Membrane-impermeant small molecules such as trinitrobenzene sulfonic acid or dithionite are more commonly used to produce and probe membrane asymmetry than phospholipase D (McIntyre and Sleight, 1991; Gruber and Schindler, 1994). However, we found that the viral membrane is quite permeable to these substances. Conveniently, the fluorescence of N-NBD-PE present in the outer leaflet was lost after its digestion with the phospholipase, but the enzyme did not penetrate the viral membrane. Thus, this probe-enzyme combination provided a fast and efficient method for the determination of the asymmetry of these membranes, and it is potentially useful for other membranes that are permeable to small molecules also.

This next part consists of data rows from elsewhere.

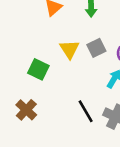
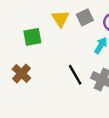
green square: (38, 69) -> (32, 37), turned -36

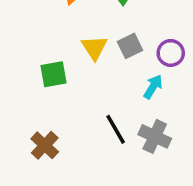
brown cross: (21, 73) -> (45, 145), moved

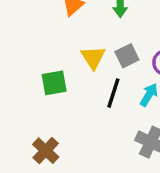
black line: (116, 129) -> (113, 93), moved, turned 48

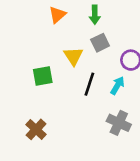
gray square: (127, 56) -> (100, 43), moved

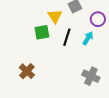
green square: (43, 76) -> (42, 32), moved
gray cross: (119, 123) -> (91, 76), moved

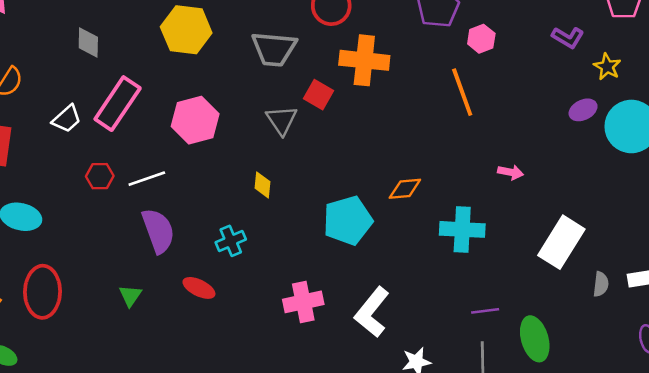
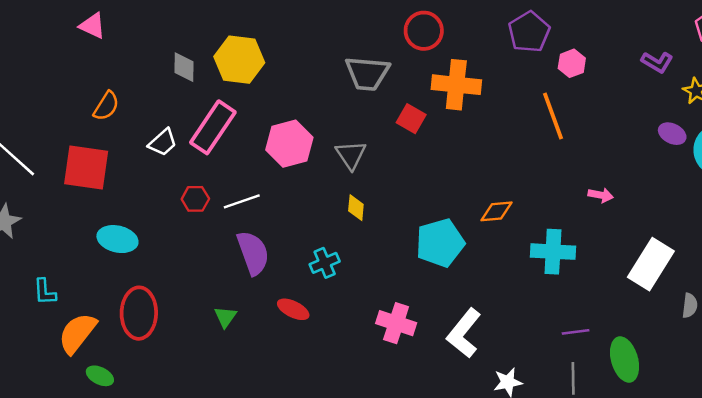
yellow hexagon: (186, 30) -> (239, 60), moved
purple ellipse: (583, 110) -> (672, 134), turned 52
gray triangle: (282, 120) -> (351, 155), moved
pink cross: (303, 302) -> (396, 323), turned 30

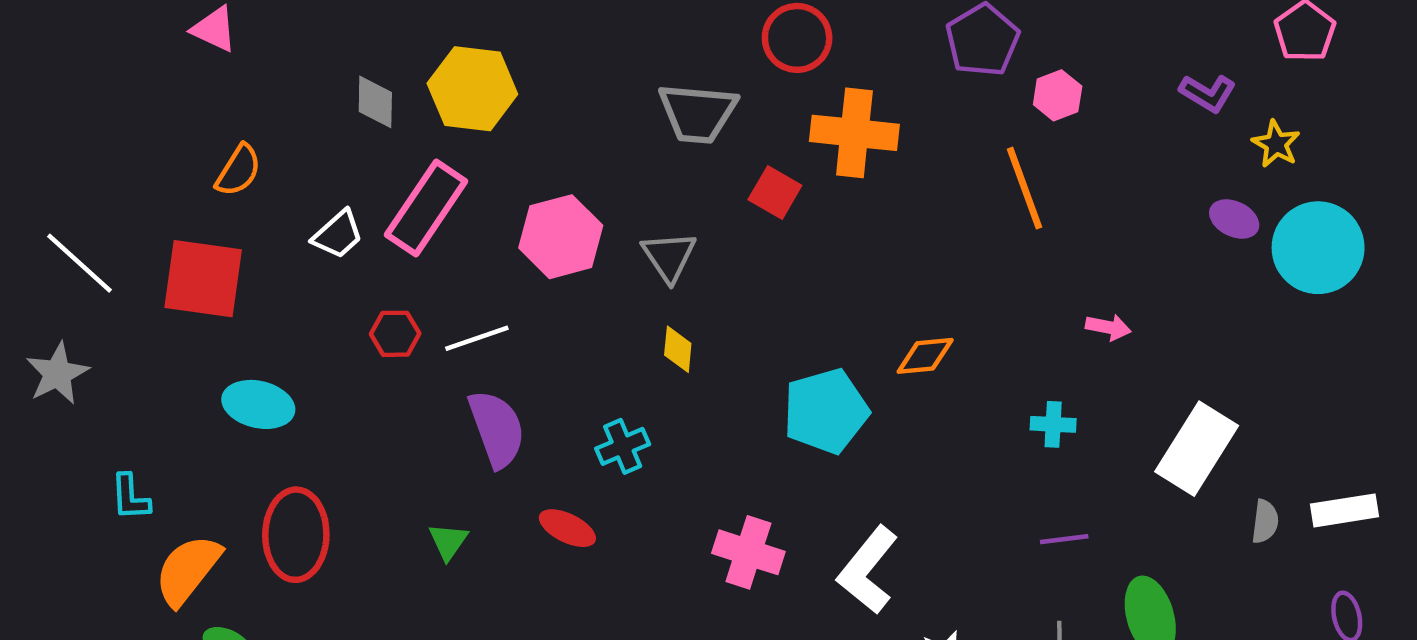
cyan cross: (553, 252) -> (1053, 424), moved, size x0.6
purple line: (576, 332) -> (1064, 539), moved

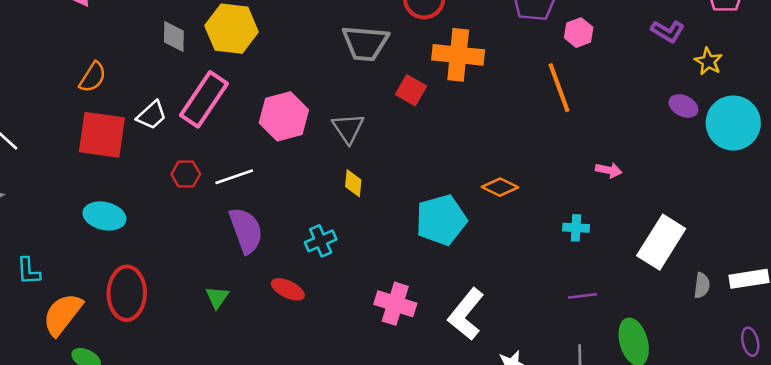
red square: (203, 279) -> (102, 135), moved
orange diamond: (925, 356) -> (500, 187), turned 32

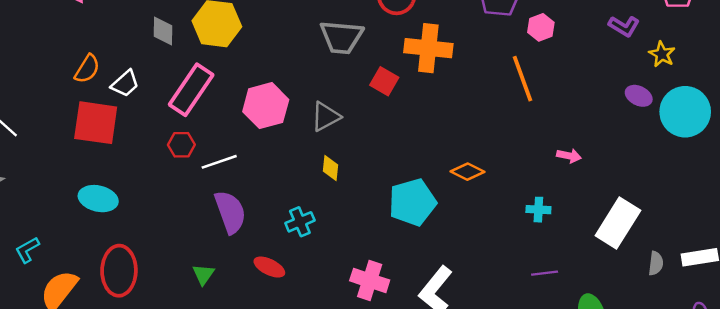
white trapezoid: (152, 115) -> (125, 84), moved
gray triangle: (348, 128) -> (326, 117), turned 36
red hexagon: (186, 174) -> (181, 145), moved
cyan L-shape: (28, 271) -> (27, 250), turned 64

Biological membranes continuously undergo membrane fusion and fission. For example, fibroblasts can recycle 50% of their plasma membranes/h (Steinman et al., 1983). Using a short chain fluorescent sphingomyelin analogue inserted into the outer leaflet of the plasma membrane, Koval and Pagano(1989) found that the probe was internalized by endocytosis, and then recycled to the plasma membrane with a half-time of 15-20 min. After 60 min, all non-metabolized probe could be extracted from the outer leaflet of the membrane again. Thus, although cells possess amino phospholipid translocases and other ``flippases'' that could restore membrane asymmetry (Devaux, 1991, 1992), it seems more logical to assume that asymmetry is maintained during fusion. In line with this, in most models for the molecular mechanism of biological membrane fusion (Ohki et al., 1987; Wilschut and Hoekstra, 1990; Bentz, 1993) it is proposed that fusion involves merger of the outer leaflets of the participant membranes followed by that of the inner leaflets, maintaining the asymmetry of the bulk of the lipids. This paper presents the first confirmation of that assumption.